President Santos has called for accelerated negotiations with the Revolutionary Armed Forces of Colombia (FARC) despite a push by the military that began Thursday with an airstrike that killed 26 members of the group. Following that attack, FARC immediately suspended a unilateral ceasefire declared in December.

"We have to make decisions to stop this war as soon as possible and I'm ready to accelerate negotiations to reach a final and definitive bilateral ceasefire as quickly as possible," Santos said late Saturday.

Government talks under way with the FARC in Cuba's capital, Havana, have carried on for a full year "without any substantial advance," he added.

Santos ordered the cessation of airstrikes against FARC in March, but changed his mind in April, after the group killed 10 soldiers. On Saturday, a new military attack killed at least seven members of a force commanded by Pastor Alape, a FARC envoy to the talks in Havana. The deaths came as the air force attacked rebels in rural areas of Antioquia province in northwest Colombia, according to a government provincial secretary.

The conflict has killed some 220,000 people and uprooted 5 million since the nominally Marxist FARC organized in 1964 following a series of attacks by the right-wing government on rural dwellers in the aftermath of Colombia's 1950s civil war.

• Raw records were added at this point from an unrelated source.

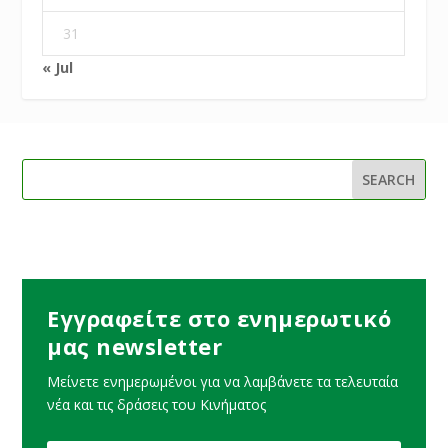
31
« Jul
Εγγραφείτε στο ενημερωτικό
μας newsletter
Μείνετε ενημερωμένοι για να λαμβάνετε τα τελευταία
νέα και τις δράσεις του Κινήματος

Peace negotiations under way since 2012 have reached tentative agreements on land reform and compensation, political participation by FARC, drug policy and the removal of landmines. Since last June, the two sides have focused on the victims of the conflict and at the end of 2014 the factions began to set the groundwork for disarmament.

In light of this week's events, the delegations in Havana announced that they would work separately on Saturday but hoped to return to the negotiating table by Monday.